Comment 31 Nicolas Chauvet 2017-12-05 17:09:20 CET
This module is missing the nvidia fallback support which might be usefull for 340xx (it probably doesn't worth for 304xx).

Do you still reproduce the issue with the current distro ? Can you report the output of nvidia-bug-report.sh

One key task is probably to sync the 340xx serie with the main driver. If you can help with that it would be welcomed.
Comment 32 Emmanuel Seyman 2017-12-12 13:21:38 CET
RPMFusion is no longer releasing updates for this version of Fedora. This bug
will be set to RESOLVED:EXPIRED next week to reflect this.

If the problem persists after upgrading to the latest version of Fedora, please
update the version field of this bug (and re-open it if it has been closed).
Comment 33 Audrey Toskin 2017-12-13 07:33:58 CET
Trying again Fedora 27 Workstation x86_64 right now to see the current state of things. I just tried installing package updates with dnf, including a kernel update.

* dnf upgrade && reboot 
* With the Plymouth loading screen set to the "details" (text mode) theme, I notice a message saying Nvidia failed to load, falling back to Nouveau. Boot otherwise looks normal.
* akmods --force && reboot
* Nvidia module loads like it's supposed to.

So we have the Nouveau fallback in place, so that there isn't anymore scary white screen saying "Something went wrong." But I dunno, to me, silently failing and falling back to Nouveau seems even worse, in a way. Users could install the proprietary Nvidia drivers specifically to play Steam games, and then be confused when the games still perform poorly.

Building the akmods is necessarily a part of installing a new kernel. It baffles me that that this doesn't already block the dnf or packagekit update/installation process until akmods is finished.
Comment 34 Nicolas Chauvet 2017-12-13 08:27:01 CET
(In reply to Andrew Toskin from comment #33)
> Trying again Fedora 27 Workstation x86_64 right now to see the current state
> of things. I just tried installing package updates with dnf, including a
> kernel update.
> 
> * dnf upgrade && reboot 
That's the root error, one need to wait for the akmods task to end right after the kernel update (posttrans).
I'm currently testing a patch for that.

> * With the Plymouth loading screen set to the "details" (text mode) theme, I
> notice a message saying Nvidia failed to load, falling back to Nouveau. Boot
> otherwise looks normal.
> * akmods --force && reboot
> * Nvidia module loads like it's supposed to.
This is another issue where the akmod building process ended with an error for a previous case, and avoid to be restarted again. Solving the first issue might hide a little more this one. Still this is a separate issue. (patch welcomed).

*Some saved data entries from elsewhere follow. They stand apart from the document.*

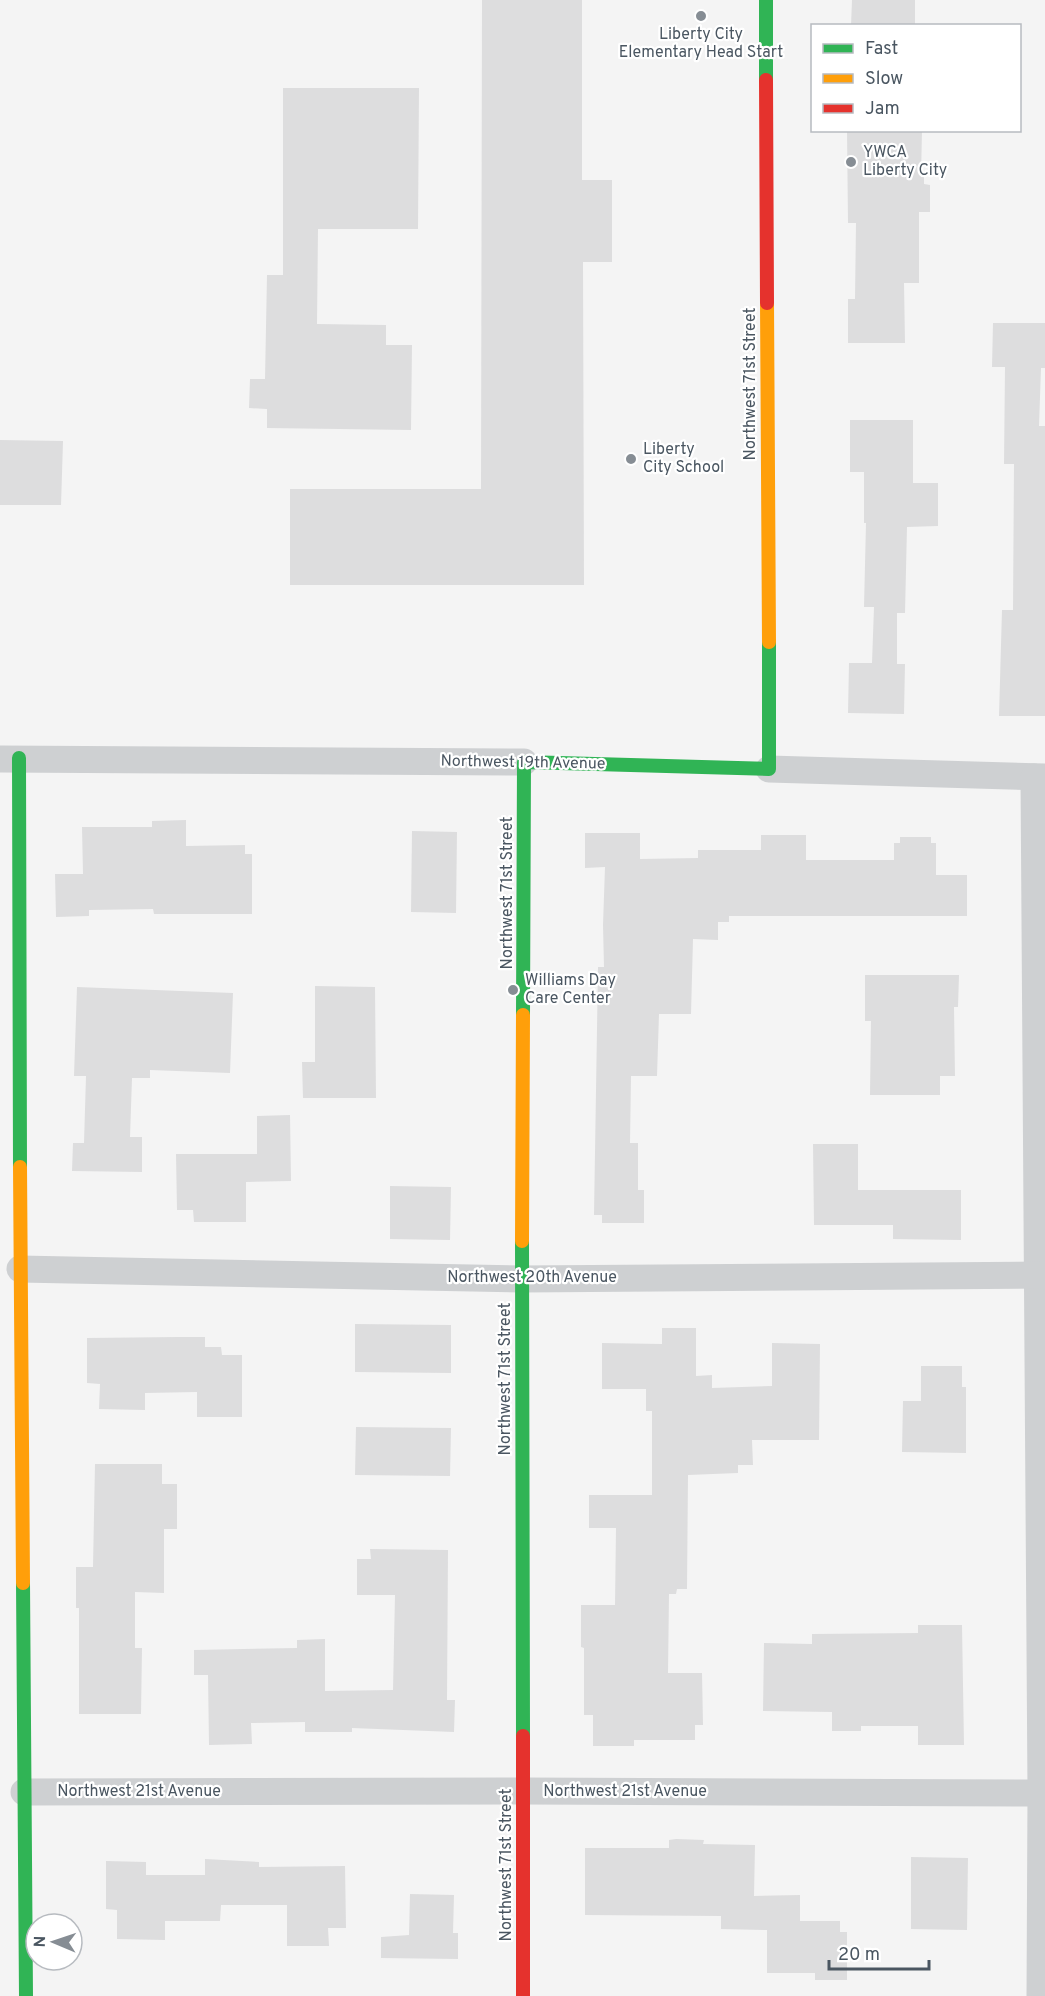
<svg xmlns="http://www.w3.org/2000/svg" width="1045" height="1996" viewBox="0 0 1045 1996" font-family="Overpass,sans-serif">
  <rect width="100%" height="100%" fill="#f4f4f4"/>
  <g fill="#ddddde">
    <path d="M482,0H582V180H612V262H583L584,585H290V489H481Z"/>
    <path d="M852,0H915V26H851Z"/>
    <path d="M283,88H419L418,229H318L317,324L386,325V345H412L411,430L267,428V409L249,408L250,379H265L267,275H283Z"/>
    <path d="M847,130H922L921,177H924V184L930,185V212H919V283H904L905,343H848V299H855L856,223H848Z"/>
    <path d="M993,323H1045V368H1041L1039,426H1045V716H999L1002,610H1013L1014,464H1004L1005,367H992Z"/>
    <path d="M850,420H913V483H938V526L907,527L905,613H897V664H905L904,714L848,713L849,663H872L874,607H864L866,523H864V472H850Z"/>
    <path d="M0,440L63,441L61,505H0Z"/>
    <path d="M186,820V846L245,845V854H252V914H154L153,909L89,910V916L56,917L55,874H83L82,827H152V821Z"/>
    <path d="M412,831L457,832L456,913L411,912Z"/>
    <path d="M585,833H640V859L698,858V850H761V835H806V860H894V843H900V837H931V843H936V875H967V916H729V922H718V940L693,939L691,1014H659L657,1076H631L630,1143H638V1190H644V1223H602V1215H594L598,967H604L603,925L605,867L585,868Z"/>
    <path d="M865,975H959L958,1007H954L955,1076H940V1095H870L871,1021H865Z"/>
    <path d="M315,986L375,987L376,1098H303L302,1062H315Z"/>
    <path d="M77,987L233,993L230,1073L150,1070V1078H132L130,1137H142V1172L72,1171L73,1143H84L86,1076H74Z"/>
    <path d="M290,1115L291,1181L246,1182V1222H194L193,1210H177L176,1154H257V1116Z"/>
    <path d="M813,1144H858V1190H961V1240L893,1239V1225H814Z"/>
    <path d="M390,1186L451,1187L450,1240L390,1239Z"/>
    <path d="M355,1324L451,1325V1373L355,1372Z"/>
    <path d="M662,1328H696V1376L712,1375V1388L772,1386V1343L820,1344L819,1440H752L753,1465H738V1473L688,1475L687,1589H677L676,1594H669L668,1673H702L703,1725H695V1740H634V1746H593V1715H584V1648L581,1647V1605H615L616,1528H589V1495H652V1411H646V1389H602V1343L662,1344Z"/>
    <path d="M178,1337H205V1347H221L222,1355H242V1417H197V1392L145,1393V1410L99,1409L100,1384L87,1383V1338Z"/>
    <path d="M921,1366H962V1387H966V1453L902,1452L903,1401H921Z"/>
    <path d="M356,1427L451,1428L450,1476L355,1475Z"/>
    <path d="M95,1464H162V1484H177V1529H164V1593L135,1592V1648H142L141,1714H79V1608H76V1567H93Z"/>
    <path d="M370,1549L448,1550L447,1700H455L454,1732L352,1728V1732H305V1722L251,1723L252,1744L209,1745L208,1675H194V1650L297,1648V1640L325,1639V1691L393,1690L395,1595H357V1559H371Z"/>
    <path d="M918,1625H962L964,1745H918V1726H861V1731H832V1712L763,1711L764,1643L812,1644V1634L918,1633Z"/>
    <path d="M676,1839L704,1840L703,1844L755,1845L754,1896L800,1895V1921H840V1932H847V1980H815V1973H767V1930L721,1929V1916L585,1915V1848H669V1840Z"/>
    <path d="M911,1857L968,1858L967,1930L911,1929Z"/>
    <path d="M205,1859L259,1862V1867L345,1866L346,1928H328L329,1946H287V1905H221L220,1921H165V1940L117,1939V1910L106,1909V1861L146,1862V1875H205Z"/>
    <path d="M410,1894L454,1895L453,1933H458V1959L381,1958V1937L409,1935Z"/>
  </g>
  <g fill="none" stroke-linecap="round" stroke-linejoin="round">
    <g stroke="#ced0d2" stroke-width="27">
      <path d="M0,759L524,762"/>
      <path d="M769,769L1045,777"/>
      <path d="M1034,777L1041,1793L1040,1996"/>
      <path d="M20,1269L522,1279L1045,1275"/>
      <path d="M24,1792L524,1791L1045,1793"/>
    </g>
    <g stroke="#30b455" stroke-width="14">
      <path d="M766,0V80"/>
      <path d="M19,758L20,1167"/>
      <path d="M523,1015L524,762L769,769V642"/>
      <path d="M522,1241L523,1736"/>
      <path d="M23,1583L26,1996"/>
    </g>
    <g stroke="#ff9f0a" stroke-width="14">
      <path d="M767,303L769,642"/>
      <path d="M20,1167L23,1583"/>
      <path d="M522,1241L523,1015"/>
    </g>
    <g stroke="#e5322d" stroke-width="14">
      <path d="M766,80L767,303"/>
      <path d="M523,1736V1996"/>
    </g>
  </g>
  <g fill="#868d94" stroke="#fff" stroke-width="2">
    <circle cx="701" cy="16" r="6"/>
    <circle cx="851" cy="162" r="6"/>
    <circle cx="631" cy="459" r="6"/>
    <circle cx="513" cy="990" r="6"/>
  </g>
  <g text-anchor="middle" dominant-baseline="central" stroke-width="4.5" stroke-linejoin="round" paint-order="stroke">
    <g font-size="16" fill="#4a5661" stroke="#fff" text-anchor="start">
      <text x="701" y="35" text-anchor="middle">Liberty City<tspan x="701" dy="18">Elementary Head Start</tspan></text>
      <text x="863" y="153">YWCA<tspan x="863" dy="18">Liberty City</tspan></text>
      <text x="643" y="450">Liberty<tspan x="643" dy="18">City School</tspan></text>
      <text x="525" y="981">Williams Day<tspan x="525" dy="18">Care Center</tspan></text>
    </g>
    <g font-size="16" fill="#4a5661" stroke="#fff">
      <text transform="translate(751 384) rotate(-90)">Northwest 71st Street</text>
      <text transform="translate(523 763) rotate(1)">Northwest 19th Avenue</text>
      <text transform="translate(508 893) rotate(-90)">Northwest 71st Street</text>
      <text x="532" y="1278">Northwest 20th Avenue</text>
      <text transform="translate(506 1379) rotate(-90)">Northwest 71st Street</text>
      <text x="139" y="1792">Northwest 21st Avenue</text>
      <text x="625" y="1792">Northwest 21st Avenue</text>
      <text transform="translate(507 1865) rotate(-90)">Northwest 71st Street</text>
    </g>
  </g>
  <rect x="811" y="24" width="210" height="108" fill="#ffffff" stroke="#b7bbc0" stroke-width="1.5"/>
  <rect x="823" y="44" width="30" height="9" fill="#30b455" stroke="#b7bbc0" stroke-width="1.5"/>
  <text x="865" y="54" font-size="18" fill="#4a5661">Fast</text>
  <rect x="823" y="74" width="30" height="9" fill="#ff9f0a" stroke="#b7bbc0" stroke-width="1.5"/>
  <text x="865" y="84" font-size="18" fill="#4a5661">Slow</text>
  <rect x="823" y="104" width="30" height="9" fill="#e5322d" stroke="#b7bbc0" stroke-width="1.5"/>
  <text x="865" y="114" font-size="18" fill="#4a5661">Jam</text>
  <g transform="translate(54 1942) rotate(272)"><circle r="28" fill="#ffffff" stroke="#b7bbc0" stroke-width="1.5"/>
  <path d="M0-4.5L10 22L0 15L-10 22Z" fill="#868d94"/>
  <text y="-9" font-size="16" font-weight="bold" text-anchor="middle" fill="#4a5661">N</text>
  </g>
  <path d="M829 1960v9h100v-9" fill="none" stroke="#4a5661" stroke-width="3"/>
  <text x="838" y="1960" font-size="18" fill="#4a5661" stroke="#ffffff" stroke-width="4.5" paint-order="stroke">20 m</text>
</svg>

> So we have the Nouveau fallback in place, so that there isn't anymore scary
> white screen saying "Something went wrong." But I dunno, to me, silently
> failing and falling back to Nouveau seems even worse, in a way. Users could
> install the proprietary Nvidia drivers specifically to play Steam games, and
> then be confused when the games still perform poorly.
This concern was raised when the feature was introduced. (patch welcomed).

> Building the akmods is necessarily a part of installing a new kernel. It
> baffles me that that this doesn't already block the dnf or packagekit
> update/installation process until akmods is finished.
Blocking or using an inhibitor would be a good way forward.(patch welcomed).
Comment 35 Nicolas Chauvet 2018-07-29 16:01:31 CEST
I'm closing this bug as this is not an issue with the particular nvidia-340xx driver, but eventually a problem with akmods.

The inihibitor is in place with modern akmods, so if you run sudo dnf update && reboot from a console user, it should trigger the inhibitor.